Under significant pressure from Governor Cuomo, the Port Authority will allow St. Nicholas Greek Orthodox Church to rebuild their destroyed church on a World Trade Center site. An earlier deal had the state giving the church $20 million to rebuild while the Port invested $40 million in a blast-proof platform for the building over a new vehicle security center beneath. That deal moved the church up the street from their old location at 155 Cedar Street and onto a 4,100 square foot site at the corner of Greenwich and Liberty streets. Under the new agreement the church will stay on Liberty Street and the Port will build a $25 million platform, with the church raising its own funds to rebuild.

 

From 2003 to 2008, the church worked with the Port to develop the Liberty Street site. But as the church’s ambitions grew from the original 1,200-square-foot chapel to a community center of more than 6,000 square feet, the Port pulled out. The church in turn forced the agency’s hand with a lawsuit that was just about to go to court when the governor stepped in.

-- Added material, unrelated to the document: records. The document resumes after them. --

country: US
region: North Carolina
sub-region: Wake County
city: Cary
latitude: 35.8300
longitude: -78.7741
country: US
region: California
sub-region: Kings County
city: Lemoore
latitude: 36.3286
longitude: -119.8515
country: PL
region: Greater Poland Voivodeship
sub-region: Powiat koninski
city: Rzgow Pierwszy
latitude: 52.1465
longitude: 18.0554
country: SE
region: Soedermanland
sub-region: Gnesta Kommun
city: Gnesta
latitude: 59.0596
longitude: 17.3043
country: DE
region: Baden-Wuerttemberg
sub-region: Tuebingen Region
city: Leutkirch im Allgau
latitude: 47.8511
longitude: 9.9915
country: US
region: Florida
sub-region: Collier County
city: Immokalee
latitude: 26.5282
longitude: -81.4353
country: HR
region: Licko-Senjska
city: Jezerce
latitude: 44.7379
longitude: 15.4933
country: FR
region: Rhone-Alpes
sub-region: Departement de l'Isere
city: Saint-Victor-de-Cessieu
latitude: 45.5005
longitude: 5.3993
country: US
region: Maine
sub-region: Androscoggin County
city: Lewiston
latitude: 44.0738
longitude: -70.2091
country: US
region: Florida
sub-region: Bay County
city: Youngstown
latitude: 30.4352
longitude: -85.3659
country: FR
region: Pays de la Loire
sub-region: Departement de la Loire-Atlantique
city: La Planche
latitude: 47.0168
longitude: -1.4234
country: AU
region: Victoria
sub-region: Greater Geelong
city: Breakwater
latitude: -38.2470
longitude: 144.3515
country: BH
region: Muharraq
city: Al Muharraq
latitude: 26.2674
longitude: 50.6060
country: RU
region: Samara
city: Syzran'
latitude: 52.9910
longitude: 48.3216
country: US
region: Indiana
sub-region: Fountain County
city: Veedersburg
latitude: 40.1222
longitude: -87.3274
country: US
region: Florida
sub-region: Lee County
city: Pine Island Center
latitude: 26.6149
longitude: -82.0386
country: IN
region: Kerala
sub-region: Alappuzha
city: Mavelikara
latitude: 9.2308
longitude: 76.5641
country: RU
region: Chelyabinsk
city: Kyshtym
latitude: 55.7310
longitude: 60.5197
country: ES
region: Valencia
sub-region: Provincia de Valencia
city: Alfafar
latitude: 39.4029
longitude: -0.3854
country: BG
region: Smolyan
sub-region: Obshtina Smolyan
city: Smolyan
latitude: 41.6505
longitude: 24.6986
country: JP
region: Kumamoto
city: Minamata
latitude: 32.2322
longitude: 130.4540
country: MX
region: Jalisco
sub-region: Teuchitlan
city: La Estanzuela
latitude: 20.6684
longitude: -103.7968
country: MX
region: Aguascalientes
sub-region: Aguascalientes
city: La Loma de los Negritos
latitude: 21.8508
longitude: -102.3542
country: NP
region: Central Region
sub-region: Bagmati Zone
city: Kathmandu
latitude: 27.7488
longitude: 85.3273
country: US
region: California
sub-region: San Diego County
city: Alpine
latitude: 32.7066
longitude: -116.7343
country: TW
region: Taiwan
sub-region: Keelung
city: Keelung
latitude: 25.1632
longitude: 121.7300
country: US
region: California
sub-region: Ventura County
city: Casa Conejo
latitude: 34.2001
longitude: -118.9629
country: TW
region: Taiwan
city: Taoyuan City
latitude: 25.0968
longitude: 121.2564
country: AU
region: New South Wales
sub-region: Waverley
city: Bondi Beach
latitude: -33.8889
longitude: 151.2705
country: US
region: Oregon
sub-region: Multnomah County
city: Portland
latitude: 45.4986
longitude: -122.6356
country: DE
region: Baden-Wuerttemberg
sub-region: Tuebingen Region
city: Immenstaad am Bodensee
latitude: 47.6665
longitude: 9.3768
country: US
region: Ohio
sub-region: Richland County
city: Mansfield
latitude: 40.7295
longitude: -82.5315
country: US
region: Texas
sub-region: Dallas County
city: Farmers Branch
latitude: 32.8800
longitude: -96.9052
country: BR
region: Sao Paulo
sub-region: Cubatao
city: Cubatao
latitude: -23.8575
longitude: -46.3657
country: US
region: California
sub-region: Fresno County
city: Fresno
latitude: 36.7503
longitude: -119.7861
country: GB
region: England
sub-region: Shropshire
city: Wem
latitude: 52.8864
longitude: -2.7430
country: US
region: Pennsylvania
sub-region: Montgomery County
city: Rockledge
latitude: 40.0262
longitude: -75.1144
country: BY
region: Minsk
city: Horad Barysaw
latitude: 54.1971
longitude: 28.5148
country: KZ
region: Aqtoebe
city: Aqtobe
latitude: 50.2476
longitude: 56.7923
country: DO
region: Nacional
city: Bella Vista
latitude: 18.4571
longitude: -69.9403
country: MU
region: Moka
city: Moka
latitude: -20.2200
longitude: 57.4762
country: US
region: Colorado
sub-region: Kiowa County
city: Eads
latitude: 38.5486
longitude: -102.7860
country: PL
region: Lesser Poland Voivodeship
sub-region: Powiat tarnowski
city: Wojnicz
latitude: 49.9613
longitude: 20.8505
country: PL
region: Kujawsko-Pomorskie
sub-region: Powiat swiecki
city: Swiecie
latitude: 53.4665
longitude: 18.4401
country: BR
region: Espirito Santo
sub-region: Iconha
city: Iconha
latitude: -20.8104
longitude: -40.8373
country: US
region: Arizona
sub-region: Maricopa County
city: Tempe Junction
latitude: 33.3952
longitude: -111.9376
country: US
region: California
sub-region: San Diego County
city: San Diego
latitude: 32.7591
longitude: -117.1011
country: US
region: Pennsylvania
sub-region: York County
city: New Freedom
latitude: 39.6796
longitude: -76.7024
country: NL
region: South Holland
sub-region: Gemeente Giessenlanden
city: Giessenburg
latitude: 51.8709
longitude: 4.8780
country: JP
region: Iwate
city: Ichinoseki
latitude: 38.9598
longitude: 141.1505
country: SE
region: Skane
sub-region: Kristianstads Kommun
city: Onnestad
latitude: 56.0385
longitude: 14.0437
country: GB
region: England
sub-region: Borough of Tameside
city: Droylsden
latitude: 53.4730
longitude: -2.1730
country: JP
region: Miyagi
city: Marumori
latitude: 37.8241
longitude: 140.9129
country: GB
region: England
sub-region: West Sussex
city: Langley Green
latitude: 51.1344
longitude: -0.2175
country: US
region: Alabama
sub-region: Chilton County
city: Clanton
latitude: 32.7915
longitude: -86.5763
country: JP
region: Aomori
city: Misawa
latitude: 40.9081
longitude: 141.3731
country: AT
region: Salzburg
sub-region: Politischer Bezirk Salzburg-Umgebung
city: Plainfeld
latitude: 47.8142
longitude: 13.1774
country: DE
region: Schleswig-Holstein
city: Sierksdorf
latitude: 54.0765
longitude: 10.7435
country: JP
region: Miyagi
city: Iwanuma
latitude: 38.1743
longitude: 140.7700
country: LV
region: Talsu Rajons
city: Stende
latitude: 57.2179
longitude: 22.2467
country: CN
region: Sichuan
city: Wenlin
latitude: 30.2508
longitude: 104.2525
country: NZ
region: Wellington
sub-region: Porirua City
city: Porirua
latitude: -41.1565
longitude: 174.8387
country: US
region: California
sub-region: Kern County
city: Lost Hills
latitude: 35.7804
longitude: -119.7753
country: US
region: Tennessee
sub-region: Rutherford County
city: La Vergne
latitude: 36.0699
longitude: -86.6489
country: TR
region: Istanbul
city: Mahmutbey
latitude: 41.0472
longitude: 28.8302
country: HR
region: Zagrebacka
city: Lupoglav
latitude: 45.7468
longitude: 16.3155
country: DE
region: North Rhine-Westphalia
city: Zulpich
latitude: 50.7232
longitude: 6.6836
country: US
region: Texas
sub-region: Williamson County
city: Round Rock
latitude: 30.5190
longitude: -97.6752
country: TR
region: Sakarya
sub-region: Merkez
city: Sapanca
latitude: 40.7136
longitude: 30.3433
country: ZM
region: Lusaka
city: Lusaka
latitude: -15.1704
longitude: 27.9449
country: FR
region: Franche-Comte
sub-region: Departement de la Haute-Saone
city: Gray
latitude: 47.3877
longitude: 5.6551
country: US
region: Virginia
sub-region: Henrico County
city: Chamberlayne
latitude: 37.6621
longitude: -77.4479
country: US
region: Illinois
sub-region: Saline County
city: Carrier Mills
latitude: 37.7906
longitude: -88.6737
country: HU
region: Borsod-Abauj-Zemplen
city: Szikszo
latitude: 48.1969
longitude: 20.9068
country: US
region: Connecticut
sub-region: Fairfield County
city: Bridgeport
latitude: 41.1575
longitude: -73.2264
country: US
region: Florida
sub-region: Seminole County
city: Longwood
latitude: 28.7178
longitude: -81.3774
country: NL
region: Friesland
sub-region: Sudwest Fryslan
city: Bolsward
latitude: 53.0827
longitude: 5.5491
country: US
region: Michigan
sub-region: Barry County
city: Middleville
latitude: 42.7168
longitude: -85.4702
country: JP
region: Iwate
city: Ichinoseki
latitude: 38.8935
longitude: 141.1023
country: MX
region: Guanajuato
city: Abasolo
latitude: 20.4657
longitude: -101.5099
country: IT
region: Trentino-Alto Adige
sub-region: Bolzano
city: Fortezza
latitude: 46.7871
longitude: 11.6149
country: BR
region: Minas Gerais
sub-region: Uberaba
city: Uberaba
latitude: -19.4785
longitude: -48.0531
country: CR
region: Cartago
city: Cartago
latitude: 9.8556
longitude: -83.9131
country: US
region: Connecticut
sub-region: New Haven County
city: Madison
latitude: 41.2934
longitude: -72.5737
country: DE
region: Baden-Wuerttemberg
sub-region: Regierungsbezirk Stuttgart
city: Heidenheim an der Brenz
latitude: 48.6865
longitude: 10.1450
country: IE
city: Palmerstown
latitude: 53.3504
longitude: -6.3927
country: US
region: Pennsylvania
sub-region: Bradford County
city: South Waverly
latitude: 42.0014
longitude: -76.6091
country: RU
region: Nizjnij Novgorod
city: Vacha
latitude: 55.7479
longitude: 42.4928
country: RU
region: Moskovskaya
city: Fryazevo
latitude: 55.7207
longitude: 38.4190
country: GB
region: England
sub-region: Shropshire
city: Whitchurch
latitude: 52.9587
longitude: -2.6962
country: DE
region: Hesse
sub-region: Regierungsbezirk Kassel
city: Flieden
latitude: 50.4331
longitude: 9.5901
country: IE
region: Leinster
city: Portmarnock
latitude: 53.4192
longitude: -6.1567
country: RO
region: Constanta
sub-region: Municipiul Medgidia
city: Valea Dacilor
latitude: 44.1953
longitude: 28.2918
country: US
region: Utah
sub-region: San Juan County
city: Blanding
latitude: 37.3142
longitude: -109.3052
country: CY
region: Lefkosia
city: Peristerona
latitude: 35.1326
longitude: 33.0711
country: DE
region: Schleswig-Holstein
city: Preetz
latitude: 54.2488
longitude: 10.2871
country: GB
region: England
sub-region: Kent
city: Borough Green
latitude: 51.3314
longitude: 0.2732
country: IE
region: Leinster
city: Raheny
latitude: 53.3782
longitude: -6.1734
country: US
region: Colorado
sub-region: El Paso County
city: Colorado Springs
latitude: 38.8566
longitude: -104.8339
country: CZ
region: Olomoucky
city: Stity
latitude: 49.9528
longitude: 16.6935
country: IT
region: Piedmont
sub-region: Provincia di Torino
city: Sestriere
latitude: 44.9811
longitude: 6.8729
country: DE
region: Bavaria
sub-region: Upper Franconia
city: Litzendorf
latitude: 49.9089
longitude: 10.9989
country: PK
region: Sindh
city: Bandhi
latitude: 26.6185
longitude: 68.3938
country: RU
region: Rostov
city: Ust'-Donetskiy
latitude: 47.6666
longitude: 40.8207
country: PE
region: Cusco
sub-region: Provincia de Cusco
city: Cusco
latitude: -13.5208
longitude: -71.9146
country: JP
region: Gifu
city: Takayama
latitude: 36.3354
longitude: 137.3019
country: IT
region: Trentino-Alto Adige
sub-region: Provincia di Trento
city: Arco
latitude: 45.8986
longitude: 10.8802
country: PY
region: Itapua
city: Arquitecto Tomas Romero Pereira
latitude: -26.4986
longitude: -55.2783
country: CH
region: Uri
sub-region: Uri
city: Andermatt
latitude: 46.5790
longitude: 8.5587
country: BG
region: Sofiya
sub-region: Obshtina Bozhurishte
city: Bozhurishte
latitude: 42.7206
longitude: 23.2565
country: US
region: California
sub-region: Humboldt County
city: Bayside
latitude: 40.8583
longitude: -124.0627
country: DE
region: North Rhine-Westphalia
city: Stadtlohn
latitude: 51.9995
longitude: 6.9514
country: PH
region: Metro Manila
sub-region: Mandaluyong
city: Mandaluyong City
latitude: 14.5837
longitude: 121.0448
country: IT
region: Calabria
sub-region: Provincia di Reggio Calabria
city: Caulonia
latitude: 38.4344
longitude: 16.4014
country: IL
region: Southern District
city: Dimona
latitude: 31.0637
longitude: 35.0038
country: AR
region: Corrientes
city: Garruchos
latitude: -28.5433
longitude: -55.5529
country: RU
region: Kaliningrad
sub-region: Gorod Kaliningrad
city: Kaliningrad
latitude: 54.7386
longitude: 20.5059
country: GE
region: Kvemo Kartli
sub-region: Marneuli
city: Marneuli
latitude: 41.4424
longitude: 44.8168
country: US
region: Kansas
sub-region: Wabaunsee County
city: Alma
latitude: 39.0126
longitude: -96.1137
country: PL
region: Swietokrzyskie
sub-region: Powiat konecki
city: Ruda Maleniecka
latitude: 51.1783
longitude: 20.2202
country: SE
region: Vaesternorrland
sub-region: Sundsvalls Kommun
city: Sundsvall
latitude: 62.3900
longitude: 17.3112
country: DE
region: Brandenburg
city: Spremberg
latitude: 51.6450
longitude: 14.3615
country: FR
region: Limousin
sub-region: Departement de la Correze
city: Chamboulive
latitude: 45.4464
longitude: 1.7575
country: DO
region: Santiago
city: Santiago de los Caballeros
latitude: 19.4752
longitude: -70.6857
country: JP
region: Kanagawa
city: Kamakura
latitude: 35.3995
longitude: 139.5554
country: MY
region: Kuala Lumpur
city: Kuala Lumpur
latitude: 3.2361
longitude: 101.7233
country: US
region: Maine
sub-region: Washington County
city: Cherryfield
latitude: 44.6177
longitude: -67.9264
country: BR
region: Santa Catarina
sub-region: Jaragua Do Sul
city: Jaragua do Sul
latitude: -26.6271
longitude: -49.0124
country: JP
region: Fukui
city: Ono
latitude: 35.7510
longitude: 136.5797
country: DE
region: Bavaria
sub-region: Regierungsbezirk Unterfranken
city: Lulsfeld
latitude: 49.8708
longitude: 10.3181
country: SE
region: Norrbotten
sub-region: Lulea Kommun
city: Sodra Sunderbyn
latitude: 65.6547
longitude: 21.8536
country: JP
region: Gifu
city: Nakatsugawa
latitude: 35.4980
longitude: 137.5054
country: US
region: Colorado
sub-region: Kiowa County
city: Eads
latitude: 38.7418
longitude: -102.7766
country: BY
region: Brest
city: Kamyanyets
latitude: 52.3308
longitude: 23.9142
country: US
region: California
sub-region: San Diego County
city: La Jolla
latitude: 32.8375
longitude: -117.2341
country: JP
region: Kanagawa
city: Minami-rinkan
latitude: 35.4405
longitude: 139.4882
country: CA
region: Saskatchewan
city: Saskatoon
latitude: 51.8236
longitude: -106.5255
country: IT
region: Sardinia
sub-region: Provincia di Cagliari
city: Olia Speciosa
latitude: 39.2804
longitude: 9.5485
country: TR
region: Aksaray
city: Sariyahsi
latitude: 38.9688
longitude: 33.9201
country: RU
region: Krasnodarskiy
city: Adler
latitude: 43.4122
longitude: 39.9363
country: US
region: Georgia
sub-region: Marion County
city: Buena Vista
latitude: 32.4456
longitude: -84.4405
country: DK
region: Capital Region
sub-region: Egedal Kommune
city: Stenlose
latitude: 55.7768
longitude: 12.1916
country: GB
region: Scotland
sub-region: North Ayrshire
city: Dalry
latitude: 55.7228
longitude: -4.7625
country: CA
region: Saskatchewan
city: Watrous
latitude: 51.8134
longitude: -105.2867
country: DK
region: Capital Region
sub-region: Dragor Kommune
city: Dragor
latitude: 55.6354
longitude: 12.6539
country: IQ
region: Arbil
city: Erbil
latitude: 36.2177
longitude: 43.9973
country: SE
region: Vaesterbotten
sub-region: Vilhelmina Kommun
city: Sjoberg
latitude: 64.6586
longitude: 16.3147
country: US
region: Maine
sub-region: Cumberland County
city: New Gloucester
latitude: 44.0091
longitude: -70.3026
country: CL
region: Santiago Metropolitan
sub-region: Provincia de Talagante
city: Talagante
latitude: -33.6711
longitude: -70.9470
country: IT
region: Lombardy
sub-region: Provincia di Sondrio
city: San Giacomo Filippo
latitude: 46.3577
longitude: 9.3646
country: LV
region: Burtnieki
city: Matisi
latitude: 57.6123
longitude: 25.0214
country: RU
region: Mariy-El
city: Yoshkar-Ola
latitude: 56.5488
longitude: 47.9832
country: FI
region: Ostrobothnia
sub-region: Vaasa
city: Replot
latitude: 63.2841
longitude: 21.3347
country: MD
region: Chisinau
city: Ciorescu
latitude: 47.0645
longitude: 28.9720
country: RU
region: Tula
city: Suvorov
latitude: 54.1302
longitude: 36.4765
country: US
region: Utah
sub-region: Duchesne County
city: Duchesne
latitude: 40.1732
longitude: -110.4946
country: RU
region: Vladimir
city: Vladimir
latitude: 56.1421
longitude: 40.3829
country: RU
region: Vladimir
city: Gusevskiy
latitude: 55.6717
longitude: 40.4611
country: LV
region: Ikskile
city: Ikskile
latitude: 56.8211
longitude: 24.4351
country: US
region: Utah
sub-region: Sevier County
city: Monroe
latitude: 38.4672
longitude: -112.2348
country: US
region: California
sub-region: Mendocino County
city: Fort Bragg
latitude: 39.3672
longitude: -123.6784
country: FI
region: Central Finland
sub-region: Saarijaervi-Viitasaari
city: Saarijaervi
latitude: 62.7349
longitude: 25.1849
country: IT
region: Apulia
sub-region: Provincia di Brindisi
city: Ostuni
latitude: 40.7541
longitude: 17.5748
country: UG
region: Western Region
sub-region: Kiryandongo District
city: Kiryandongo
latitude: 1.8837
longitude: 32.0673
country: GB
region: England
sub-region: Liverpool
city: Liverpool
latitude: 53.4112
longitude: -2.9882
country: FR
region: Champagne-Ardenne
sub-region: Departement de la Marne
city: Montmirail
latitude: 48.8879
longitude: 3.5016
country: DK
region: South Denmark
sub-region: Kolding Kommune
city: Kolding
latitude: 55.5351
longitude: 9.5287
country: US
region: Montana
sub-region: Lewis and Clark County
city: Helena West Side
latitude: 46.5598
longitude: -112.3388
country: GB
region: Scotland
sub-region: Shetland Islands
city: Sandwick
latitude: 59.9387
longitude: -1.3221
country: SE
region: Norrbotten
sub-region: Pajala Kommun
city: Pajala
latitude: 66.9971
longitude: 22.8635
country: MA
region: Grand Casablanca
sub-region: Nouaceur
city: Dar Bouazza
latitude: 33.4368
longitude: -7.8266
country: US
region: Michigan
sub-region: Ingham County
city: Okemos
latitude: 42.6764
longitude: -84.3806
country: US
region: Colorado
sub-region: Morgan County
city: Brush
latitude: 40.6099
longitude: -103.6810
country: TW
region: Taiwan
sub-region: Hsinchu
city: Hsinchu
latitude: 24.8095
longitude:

For their part, church officials say they were more than cooperative all along. “Whenever they asked us to move we moved,” said Nicholas Koutsomitis, architect for the proposed church. “We always looked at the bigger picture, we did that for eight years.”

Unlike the proposal for a mosque a block away, there remains substantial support for the church to rebuild on the WTC site. “I think that the issue with the mosque in a way saved the church from eminent domain,” said Koutsomitis. Donations to rebuild began pouring in immediately after the attacks. Despite the importance of the overarching World Trade project, using eminent domain to remove the tiny church with its congregation of 70 families probably wouldn’t have played out well in the press.

Father Mark Arey said there are two words to describe the new deal. “Win, win!” he exclaimed. Arey, the spokesperson for the Greek Archdiocese in America, said the agreement signed in Governor Cuomo’s Manhattan office between archdiocesan council vice-chair Michael Jaharis and the Port Authority’s soon-to-be-departing-director Chris Ward would not cause the state financial hardship or delay construction.

Throughout the planning and the lawsuit Koutsomitis said his architecture office acted as a clearinghouse for all aspects of the negotiations. “It’s very rare, but it’s a special relationship with the client group,” explained Koutsomitis of the combination design, legal, and financial team.

Currently there is no final design, the architect said, but it will be clearly identified as an Eastern Orthodox church. While the old St. Nicholas contrasted with Yamasaki’s twin towers, the new church will play off the new buildings, the architect said, describing the new structure as a transparent “cube that’s floating on air.” If the current schedule holds, the church could open its doors by 2014.